Berdasarkan hasil penelitian dari aspek evolusi, paleontologi, paleogeologi, paleogeografi, paleoekologi dan paleoklimatologi, Soeparmi membuktikan bahwa Komodo itu bukan Varanus, tetapi Mosasaurus Komodoensis. (Surahya, 1989: 289).

Kembali ke pertanyaan Prof. Dr. Koesnadi kepada saya di atas. Saya jawab pertanyaan itu begini: bahwa tanpa mengurangi sedikitpun penghargaan saya terhadap nilai ilmiah dari hasil penilitian Soeparmi, saya masih menggunakan nama ilmiah Varanus Komodensi, bukan Mosasaurus Komodoensis, karena tulisan ilmiah saya ini titik beratnya adalah aspek hukum perlindungan Komodo sesuai bidang studi hukum lingkungan. Di dalam hukum positif, baik hukum internasional maupun hukum nasional, yang berhubungan perlindungan Komodo ini, masih menggunakan nama Varanus Komodoensis.

Sementara belum ada kesepakatan dan belum ada satu peraturan pun yang menetapkan nama ilmiah Komodo itu adalah Mosasaurus Komodoensis berdasarkan hasil penelitian Soeparmi.
Prof. Dr. Koesnadi menerima jawaban saya ini. Tetapi, jawaban tersebut bersifat normatif. Hal substansial yang masih jadi soal sampai hari ini adalah mengapa nama Mosasaurus Komodoensis berdasarkan hasil penilitian selama 12 tahun dari Soeparmi Surahya dan dari berbagai aspek keilmuan (bandingkan singkatnya penilitian Owens, dan mungkin sangat sederhana), tidak digunakan? Mengapa nama ilmiah Mosasaurus Komodoensis yang jauh lebih purba darpada Varanus Komodoensis seakan tenggelam, lenyap, dan tidak berarti apa-apa?
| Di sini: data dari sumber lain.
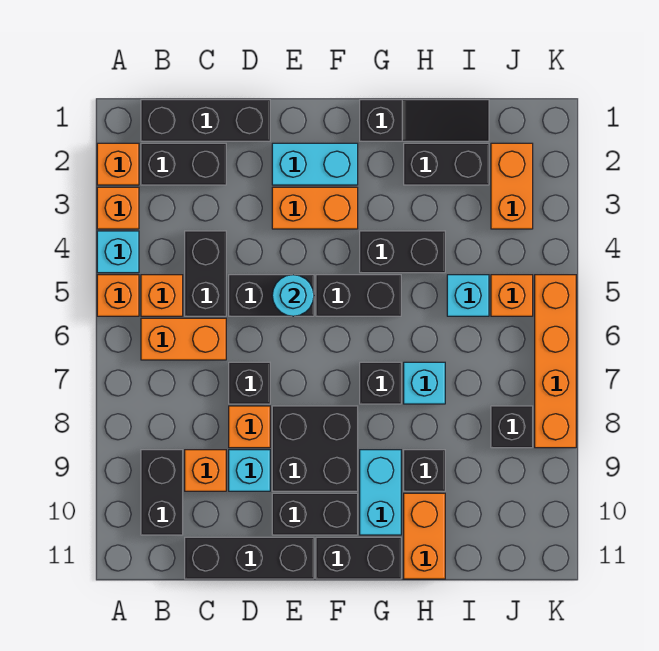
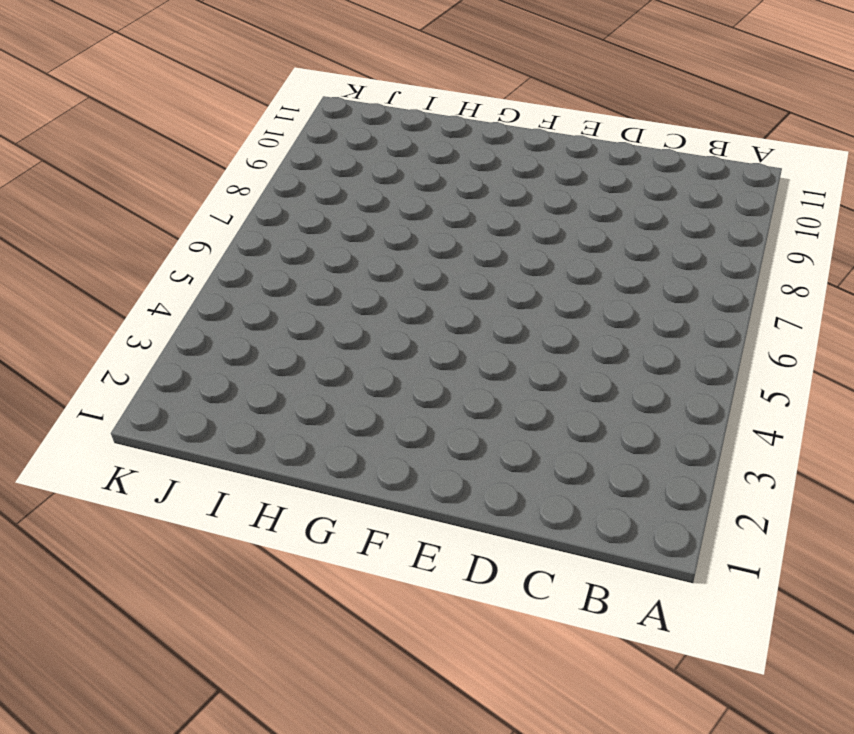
none -> orange 1x1 brick [97,143,139,185]
none -> orange 1x1 brick [97,187,139,229]
none -> cyan 1x1 brick [97,231,139,273]
none -> orange 1x1 brick [97,275,139,316]

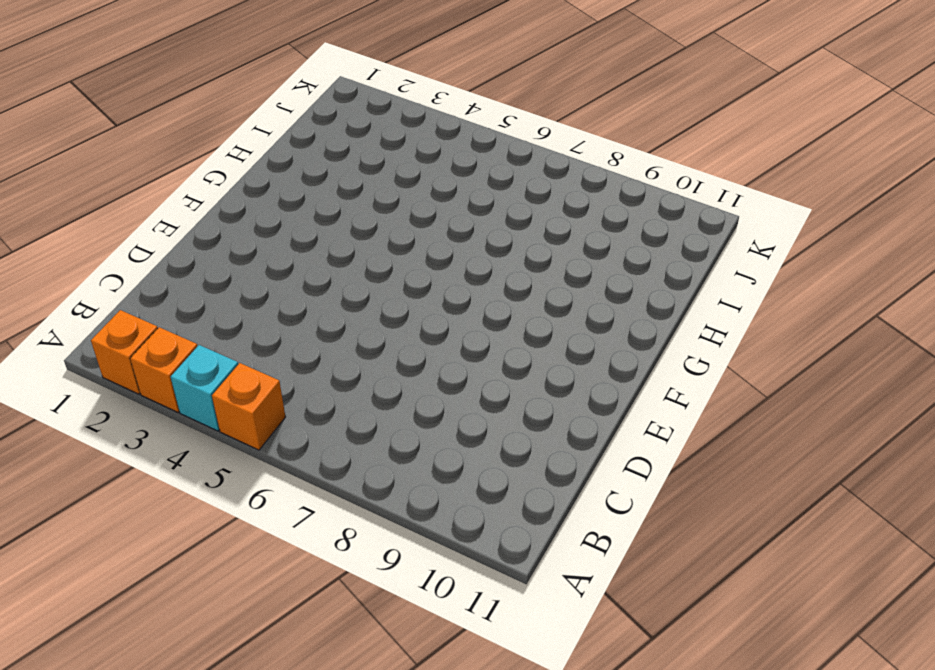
none -> black 1x3 brick [141,100,270,141]
none -> black 1x2 brick [141,143,226,185]
none -> orange 1x1 brick [141,275,183,316]
none -> orange 1x2 brick [141,318,226,360]

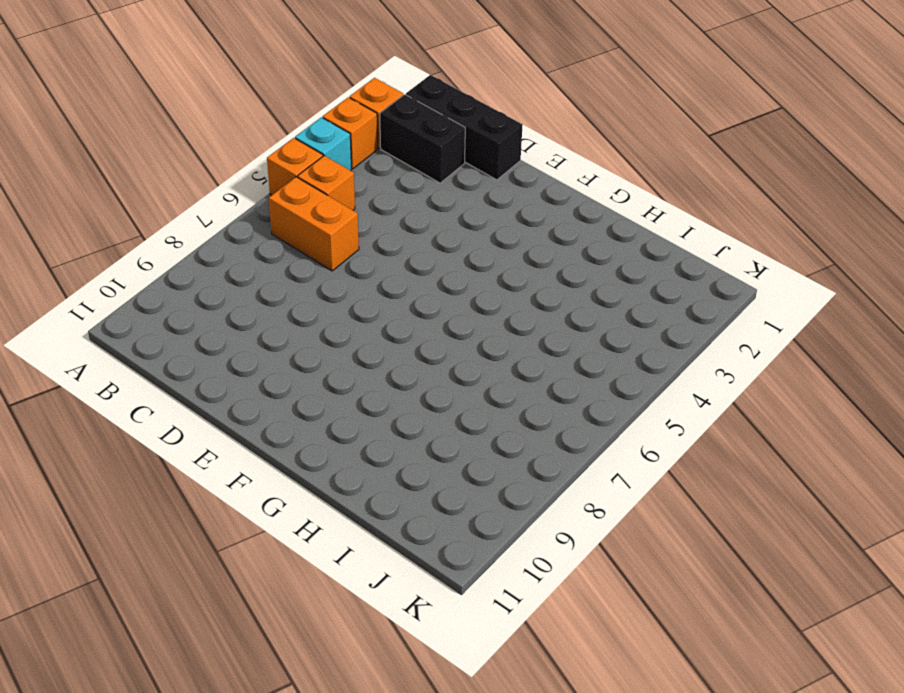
none -> black 1x2 brick [141,450,183,535]
none -> black 1x2 brick [185,231,226,316]
none -> orange 1x1 brick [185,450,226,491]
none -> black 1x3 brick [185,537,314,579]

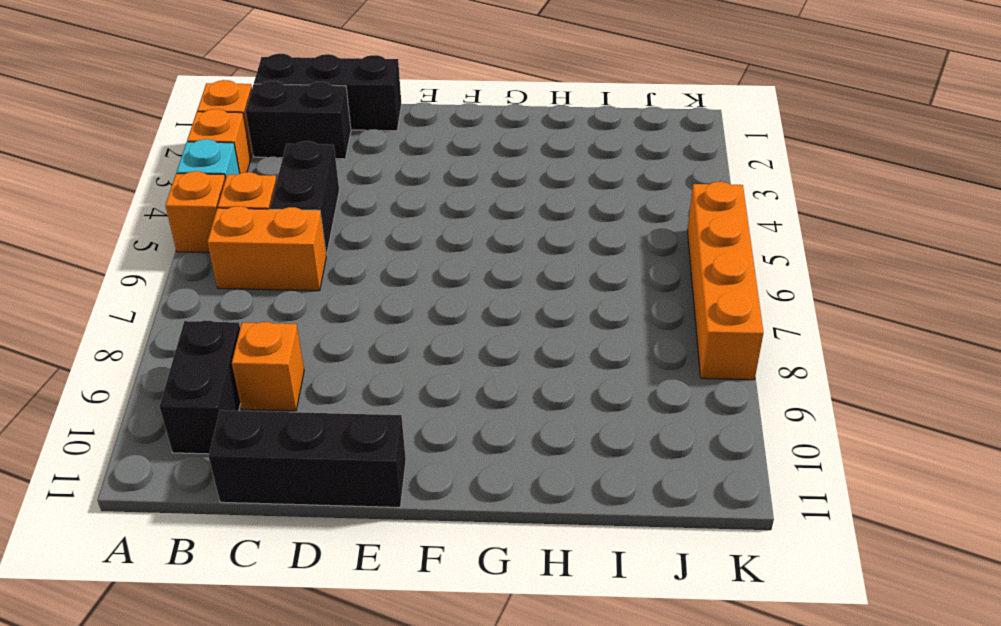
none -> black 1x2 brick [229,275,314,316]
none -> black 1x1 brick [229,362,270,404]
none -> orange 1x1 brick [229,406,270,448]
none -> cyan 1x1 brick [229,450,270,491]

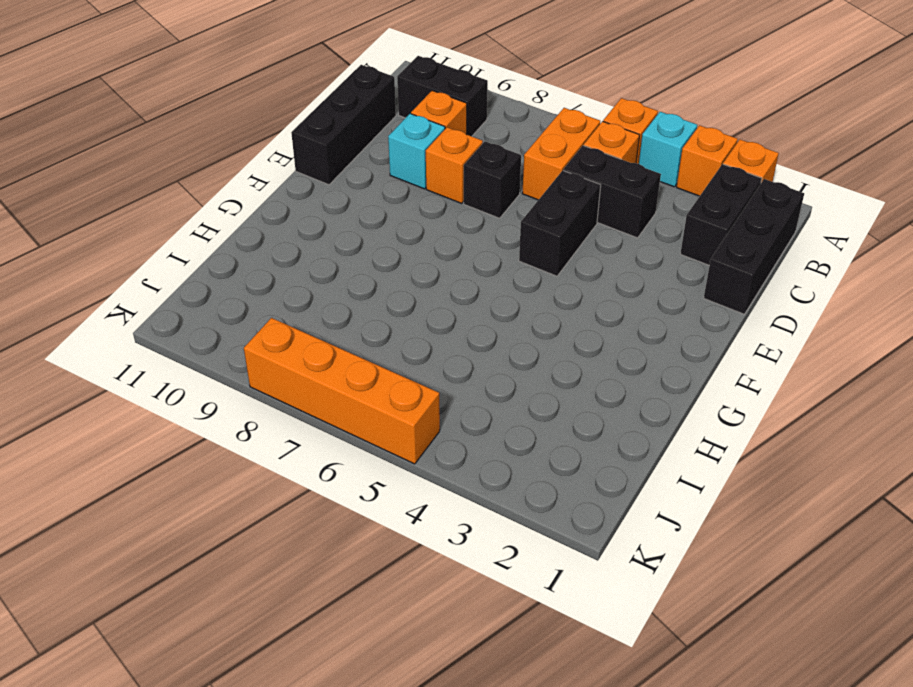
none -> cyan 1x2 brick [272,143,358,185]
none -> orange 1x2 brick [272,187,358,229]
none -> black 2x2 brick [272,406,358,491]
none -> black 1x2 brick [272,493,358,535]

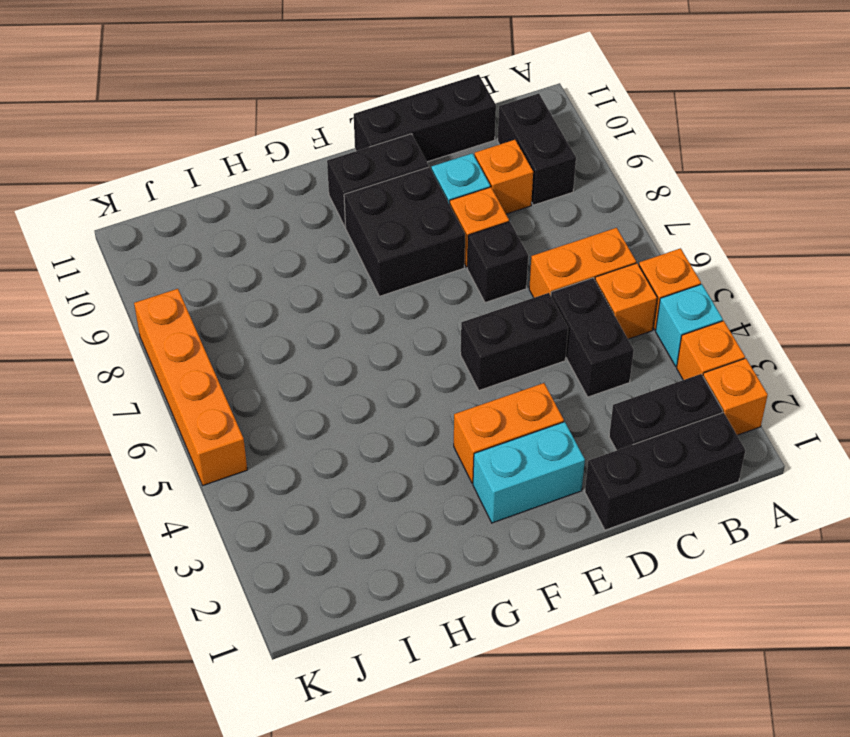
none -> black 1x2 brick [316,275,401,316]
none -> black 1x2 brick [316,537,401,579]
none -> black 1x3 slope [360,100,489,141]
none -> black 1x2 brick [360,231,445,273]

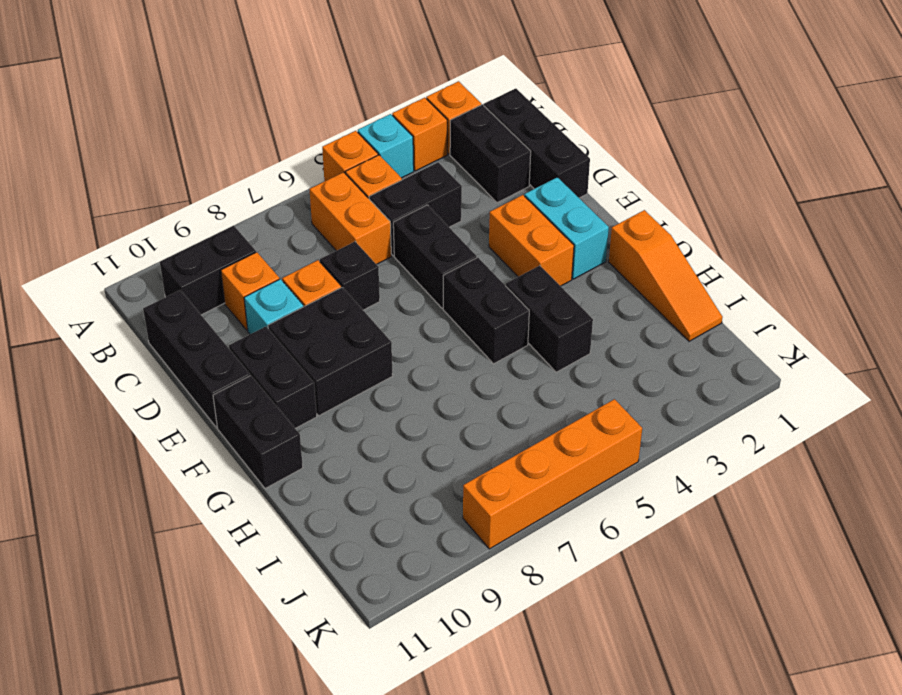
orange 1x3 slope [609,210,723,341] -> black 1x3 slope [360,100,489,141]
none -> black 1x1 brick [360,362,401,404]
none -> cyan 1x2 brick [360,450,401,535]
none -> black 1x2 brick [404,143,489,185]
none -> cyan 1x1 brick [404,362,445,404]

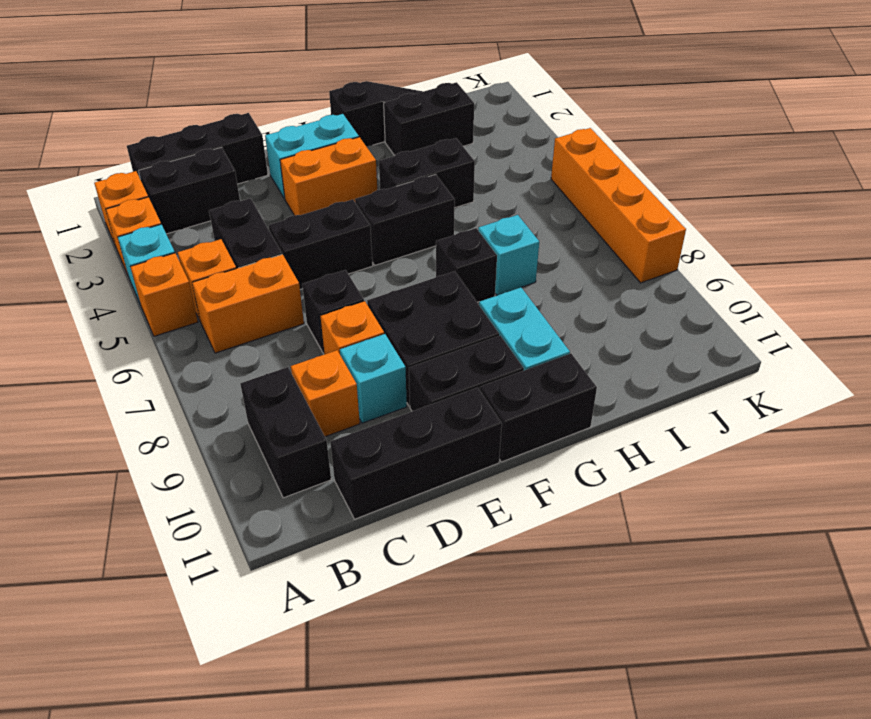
none -> black 1x1 brick [404,450,445,491]
none -> orange 1x2 brick [404,493,445,579]
none -> cyan 1x1 brick [447,275,489,316]
none -> orange 1x2 brick [491,143,533,229]

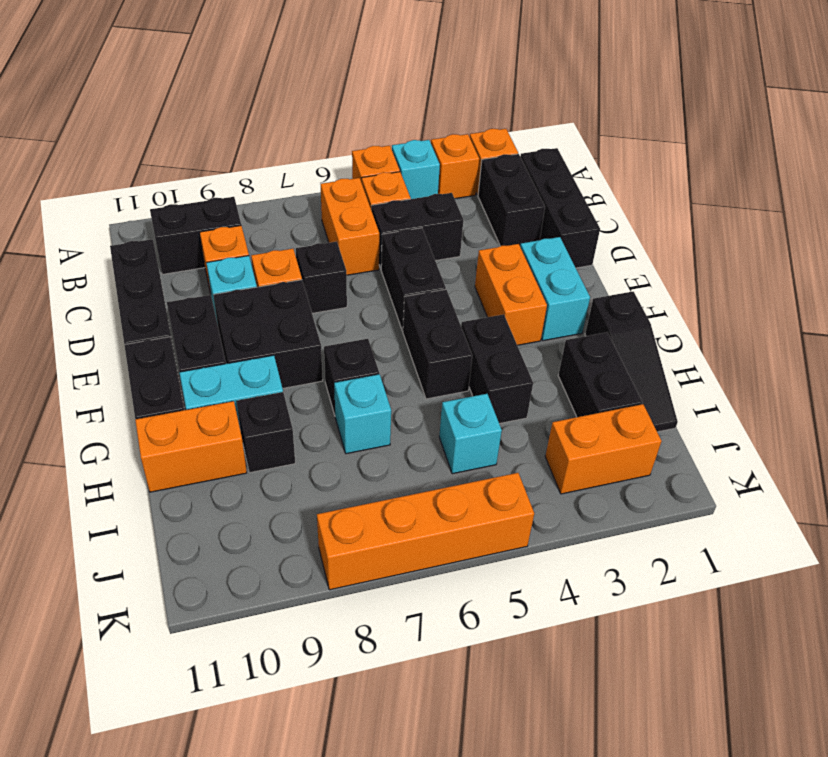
none -> orange 1x1 brick [491,275,533,316]
none -> black 1x1 brick [491,406,533,448]
none -> cyan 1x1 round brick [272,275,314,316]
Mestinya Pemerintah Indonesia menetapkan secara resmi nama Mosasaurus Komodoensis sebagai nama ilmiah Komodo ini, bukan Varanus alias jenis biawak, binatang di zaman now. Andaikan saja, masih ragu dengan hasil penilitian Soeparmi Surahya, Pemerintah Indonesia mestinya mengajak pakar di bidang ini untuk melakukan penelitian pembanding/menguji hasil penilitian Soeparmi Surahya ini dan Owens. Hasil penelitian itulah yang menentukan nama ilmiah mana yang tepat untuk Komodo. Begitu!